Electronic design automation data
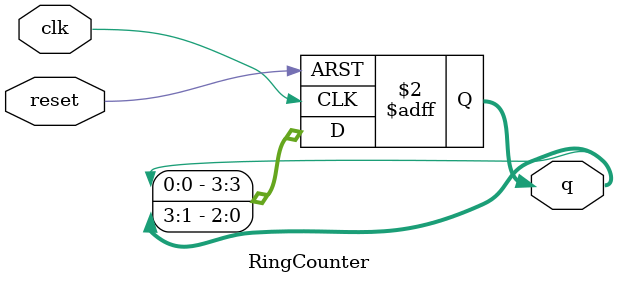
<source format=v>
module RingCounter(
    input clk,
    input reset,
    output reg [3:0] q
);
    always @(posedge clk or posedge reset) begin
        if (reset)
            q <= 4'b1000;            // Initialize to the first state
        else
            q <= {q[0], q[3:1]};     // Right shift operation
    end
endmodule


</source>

---

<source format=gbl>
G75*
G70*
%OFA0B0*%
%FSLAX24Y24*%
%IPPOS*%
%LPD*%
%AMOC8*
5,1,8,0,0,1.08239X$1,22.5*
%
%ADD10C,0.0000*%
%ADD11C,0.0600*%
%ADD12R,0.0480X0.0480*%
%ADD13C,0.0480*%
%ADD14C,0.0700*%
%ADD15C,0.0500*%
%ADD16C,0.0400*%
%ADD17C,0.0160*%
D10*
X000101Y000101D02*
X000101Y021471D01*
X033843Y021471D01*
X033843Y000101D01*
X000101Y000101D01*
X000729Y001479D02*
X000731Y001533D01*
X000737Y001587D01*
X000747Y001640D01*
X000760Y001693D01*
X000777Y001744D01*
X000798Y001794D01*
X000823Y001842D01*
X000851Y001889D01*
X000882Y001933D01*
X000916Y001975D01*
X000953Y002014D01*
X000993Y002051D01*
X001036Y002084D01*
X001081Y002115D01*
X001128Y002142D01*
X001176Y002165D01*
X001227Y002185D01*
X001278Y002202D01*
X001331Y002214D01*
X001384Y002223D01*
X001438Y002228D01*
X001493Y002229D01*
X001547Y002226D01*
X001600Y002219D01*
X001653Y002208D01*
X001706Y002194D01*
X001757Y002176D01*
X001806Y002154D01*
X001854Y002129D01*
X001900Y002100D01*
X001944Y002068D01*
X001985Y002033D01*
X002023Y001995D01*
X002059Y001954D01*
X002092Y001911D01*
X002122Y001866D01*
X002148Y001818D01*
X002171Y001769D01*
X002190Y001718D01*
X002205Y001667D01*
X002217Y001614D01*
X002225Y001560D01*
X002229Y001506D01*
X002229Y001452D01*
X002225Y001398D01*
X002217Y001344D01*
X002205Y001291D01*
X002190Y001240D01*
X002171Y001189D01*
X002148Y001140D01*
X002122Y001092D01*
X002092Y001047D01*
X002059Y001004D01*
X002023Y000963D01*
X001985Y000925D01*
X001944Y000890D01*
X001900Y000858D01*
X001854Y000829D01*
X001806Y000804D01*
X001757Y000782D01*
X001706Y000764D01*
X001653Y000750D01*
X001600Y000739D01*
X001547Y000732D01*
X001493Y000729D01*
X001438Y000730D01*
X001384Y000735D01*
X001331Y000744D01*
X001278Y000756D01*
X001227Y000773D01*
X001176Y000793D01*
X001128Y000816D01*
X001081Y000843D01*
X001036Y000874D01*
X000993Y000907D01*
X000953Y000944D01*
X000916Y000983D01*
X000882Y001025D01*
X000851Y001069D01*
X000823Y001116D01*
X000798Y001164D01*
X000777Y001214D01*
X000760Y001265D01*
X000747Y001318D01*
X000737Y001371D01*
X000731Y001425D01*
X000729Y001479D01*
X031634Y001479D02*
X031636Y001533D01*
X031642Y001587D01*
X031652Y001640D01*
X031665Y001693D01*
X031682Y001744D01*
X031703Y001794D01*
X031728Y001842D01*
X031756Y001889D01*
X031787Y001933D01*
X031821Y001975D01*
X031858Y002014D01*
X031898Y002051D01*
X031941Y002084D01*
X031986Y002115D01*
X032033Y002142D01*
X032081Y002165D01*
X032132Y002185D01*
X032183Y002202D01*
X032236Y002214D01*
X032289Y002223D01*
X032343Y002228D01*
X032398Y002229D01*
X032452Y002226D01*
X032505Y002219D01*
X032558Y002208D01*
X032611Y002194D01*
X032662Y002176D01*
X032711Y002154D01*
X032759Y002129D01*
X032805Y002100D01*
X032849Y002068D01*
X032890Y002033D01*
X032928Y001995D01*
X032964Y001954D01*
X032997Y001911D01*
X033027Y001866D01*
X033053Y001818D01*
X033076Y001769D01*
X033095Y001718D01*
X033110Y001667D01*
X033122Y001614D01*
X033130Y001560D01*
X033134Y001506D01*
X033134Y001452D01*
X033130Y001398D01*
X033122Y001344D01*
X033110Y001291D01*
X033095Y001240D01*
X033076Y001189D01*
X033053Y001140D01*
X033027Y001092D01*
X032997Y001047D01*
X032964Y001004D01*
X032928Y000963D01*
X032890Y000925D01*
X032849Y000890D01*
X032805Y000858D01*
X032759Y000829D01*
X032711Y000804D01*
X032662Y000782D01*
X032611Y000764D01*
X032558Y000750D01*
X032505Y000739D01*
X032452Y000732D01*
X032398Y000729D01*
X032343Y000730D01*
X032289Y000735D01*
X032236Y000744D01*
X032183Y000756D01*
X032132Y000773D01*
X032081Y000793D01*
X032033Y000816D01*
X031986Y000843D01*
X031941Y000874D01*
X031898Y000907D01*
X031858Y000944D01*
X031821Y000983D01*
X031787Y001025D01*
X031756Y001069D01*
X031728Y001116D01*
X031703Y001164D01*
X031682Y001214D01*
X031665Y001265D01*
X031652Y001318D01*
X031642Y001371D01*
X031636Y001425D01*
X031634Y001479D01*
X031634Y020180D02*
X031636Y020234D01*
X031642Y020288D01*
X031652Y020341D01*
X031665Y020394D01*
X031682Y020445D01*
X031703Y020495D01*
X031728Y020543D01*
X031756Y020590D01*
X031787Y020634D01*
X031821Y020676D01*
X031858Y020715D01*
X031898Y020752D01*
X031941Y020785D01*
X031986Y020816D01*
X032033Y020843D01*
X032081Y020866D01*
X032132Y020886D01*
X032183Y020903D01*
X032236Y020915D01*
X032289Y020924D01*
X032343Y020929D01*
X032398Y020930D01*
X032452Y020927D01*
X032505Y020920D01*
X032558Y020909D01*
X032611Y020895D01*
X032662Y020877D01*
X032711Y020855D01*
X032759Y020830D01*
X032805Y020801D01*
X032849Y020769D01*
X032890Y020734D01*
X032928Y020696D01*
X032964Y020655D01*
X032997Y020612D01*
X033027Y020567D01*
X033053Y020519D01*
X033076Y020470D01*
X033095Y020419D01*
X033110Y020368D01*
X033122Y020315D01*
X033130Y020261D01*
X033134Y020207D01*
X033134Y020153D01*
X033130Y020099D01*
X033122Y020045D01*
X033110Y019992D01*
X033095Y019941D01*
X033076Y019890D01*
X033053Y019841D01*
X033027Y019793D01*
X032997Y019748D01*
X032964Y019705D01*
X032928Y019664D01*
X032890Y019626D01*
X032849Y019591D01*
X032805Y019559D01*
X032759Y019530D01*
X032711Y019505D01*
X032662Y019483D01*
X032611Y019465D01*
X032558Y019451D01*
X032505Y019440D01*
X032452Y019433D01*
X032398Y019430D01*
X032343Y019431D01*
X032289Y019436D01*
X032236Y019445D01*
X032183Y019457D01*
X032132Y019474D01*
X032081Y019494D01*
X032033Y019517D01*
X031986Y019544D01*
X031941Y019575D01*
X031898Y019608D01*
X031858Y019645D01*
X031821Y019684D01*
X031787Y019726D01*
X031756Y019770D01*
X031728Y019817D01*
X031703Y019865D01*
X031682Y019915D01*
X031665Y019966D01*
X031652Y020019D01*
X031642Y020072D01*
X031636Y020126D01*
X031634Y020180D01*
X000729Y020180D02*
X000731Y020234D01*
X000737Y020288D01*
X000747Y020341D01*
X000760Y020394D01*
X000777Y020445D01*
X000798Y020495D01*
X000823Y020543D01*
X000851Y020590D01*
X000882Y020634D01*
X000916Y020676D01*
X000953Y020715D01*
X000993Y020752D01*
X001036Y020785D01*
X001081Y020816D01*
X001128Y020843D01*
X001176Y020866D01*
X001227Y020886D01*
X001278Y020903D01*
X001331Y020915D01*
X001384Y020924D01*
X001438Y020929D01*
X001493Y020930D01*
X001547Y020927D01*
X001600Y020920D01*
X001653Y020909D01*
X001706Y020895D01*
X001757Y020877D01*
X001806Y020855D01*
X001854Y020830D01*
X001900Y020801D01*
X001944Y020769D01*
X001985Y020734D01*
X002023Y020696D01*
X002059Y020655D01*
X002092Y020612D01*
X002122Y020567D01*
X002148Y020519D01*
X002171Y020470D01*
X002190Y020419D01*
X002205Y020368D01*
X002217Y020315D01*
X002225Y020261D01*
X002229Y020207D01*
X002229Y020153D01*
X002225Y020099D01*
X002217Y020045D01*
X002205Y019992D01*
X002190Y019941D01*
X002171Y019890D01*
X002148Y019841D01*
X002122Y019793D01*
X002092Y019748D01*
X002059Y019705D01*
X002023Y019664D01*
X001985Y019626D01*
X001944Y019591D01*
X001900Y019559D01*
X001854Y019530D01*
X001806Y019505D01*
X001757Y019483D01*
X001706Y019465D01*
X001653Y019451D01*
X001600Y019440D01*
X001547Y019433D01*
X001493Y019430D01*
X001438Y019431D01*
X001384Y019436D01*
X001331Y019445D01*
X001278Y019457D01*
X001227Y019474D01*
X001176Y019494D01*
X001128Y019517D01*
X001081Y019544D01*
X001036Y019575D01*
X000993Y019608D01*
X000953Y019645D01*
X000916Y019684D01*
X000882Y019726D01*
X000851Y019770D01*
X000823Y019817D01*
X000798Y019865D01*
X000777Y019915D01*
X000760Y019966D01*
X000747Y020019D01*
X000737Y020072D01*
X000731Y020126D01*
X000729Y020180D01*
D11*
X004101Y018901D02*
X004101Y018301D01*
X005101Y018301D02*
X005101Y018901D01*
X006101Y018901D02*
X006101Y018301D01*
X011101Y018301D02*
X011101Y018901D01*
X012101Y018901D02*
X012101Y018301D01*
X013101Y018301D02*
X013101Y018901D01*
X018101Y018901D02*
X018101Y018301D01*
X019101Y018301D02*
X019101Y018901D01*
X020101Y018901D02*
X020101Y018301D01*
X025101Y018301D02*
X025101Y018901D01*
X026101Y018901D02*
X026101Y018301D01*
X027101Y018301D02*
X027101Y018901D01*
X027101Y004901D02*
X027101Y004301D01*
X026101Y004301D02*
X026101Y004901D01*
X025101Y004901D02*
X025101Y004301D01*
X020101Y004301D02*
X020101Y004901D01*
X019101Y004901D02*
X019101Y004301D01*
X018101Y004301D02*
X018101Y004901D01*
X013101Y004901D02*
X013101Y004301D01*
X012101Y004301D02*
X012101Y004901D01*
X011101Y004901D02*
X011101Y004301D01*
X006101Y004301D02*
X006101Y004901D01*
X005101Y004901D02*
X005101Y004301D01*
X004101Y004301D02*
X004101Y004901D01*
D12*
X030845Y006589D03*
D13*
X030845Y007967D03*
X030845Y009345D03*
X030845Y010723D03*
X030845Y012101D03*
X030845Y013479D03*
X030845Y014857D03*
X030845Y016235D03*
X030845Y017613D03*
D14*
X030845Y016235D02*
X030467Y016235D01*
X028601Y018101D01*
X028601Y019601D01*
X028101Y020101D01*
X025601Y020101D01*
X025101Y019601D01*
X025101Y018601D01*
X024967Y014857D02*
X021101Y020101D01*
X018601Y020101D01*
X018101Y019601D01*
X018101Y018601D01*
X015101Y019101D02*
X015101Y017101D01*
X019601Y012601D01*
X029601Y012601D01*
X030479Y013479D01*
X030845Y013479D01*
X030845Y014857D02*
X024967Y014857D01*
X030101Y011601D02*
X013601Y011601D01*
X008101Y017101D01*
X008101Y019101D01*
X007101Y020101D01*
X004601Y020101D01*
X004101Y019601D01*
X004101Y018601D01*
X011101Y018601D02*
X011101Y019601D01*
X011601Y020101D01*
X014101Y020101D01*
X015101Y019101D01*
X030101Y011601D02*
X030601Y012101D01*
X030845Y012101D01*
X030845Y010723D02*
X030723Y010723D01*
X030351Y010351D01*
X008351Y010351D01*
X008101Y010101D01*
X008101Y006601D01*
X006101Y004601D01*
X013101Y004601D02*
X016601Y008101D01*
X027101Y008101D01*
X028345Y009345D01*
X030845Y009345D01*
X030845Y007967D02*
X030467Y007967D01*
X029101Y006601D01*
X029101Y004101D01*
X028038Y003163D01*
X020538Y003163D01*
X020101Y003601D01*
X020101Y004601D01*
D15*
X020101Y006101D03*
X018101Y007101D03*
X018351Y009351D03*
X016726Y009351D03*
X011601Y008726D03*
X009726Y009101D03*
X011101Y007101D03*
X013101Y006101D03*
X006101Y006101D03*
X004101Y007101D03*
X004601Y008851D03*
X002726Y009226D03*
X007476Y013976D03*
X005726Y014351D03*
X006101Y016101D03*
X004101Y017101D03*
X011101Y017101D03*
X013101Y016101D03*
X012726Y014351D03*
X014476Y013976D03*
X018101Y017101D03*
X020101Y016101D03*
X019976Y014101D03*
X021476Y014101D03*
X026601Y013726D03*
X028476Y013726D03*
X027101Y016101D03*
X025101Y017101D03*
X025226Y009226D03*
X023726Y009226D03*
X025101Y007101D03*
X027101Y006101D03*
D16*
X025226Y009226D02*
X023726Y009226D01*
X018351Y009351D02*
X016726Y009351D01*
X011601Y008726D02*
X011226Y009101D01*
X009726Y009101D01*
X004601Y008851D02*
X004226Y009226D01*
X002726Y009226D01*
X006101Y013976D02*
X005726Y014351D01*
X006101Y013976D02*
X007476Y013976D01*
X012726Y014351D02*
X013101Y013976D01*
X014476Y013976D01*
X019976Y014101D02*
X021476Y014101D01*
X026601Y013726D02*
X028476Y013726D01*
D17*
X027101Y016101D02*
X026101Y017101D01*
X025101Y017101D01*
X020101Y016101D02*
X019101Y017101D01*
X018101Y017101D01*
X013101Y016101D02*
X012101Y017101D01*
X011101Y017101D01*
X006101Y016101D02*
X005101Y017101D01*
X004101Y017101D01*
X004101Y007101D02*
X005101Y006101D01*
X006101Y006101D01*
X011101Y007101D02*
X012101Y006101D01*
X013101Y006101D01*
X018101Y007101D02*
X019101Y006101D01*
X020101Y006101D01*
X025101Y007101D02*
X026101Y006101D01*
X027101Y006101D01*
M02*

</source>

● ACTION ITEM: In your answer, include only the lines above starting at the line that holds "X032398Y020930D01*" and ending at the line that holds "X032759Y019530D01*", copied exactly.

● ANSWER TO THIS TASK:
X032398Y020930D01*
X032452Y020927D01*
X032505Y020920D01*
X032558Y020909D01*
X032611Y020895D01*
X032662Y020877D01*
X032711Y020855D01*
X032759Y020830D01*
X032805Y020801D01*
X032849Y020769D01*
X032890Y020734D01*
X032928Y020696D01*
X032964Y020655D01*
X032997Y020612D01*
X033027Y020567D01*
X033053Y020519D01*
X033076Y020470D01*
X033095Y020419D01*
X033110Y020368D01*
X033122Y020315D01*
X033130Y020261D01*
X033134Y020207D01*
X033134Y020153D01*
X033130Y020099D01*
X033122Y020045D01*
X033110Y019992D01*
X033095Y019941D01*
X033076Y019890D01*
X033053Y019841D01*
X033027Y019793D01*
X032997Y019748D01*
X032964Y019705D01*
X032928Y019664D01*
X032890Y019626D01*
X032849Y019591D01*
X032805Y019559D01*
X032759Y019530D01*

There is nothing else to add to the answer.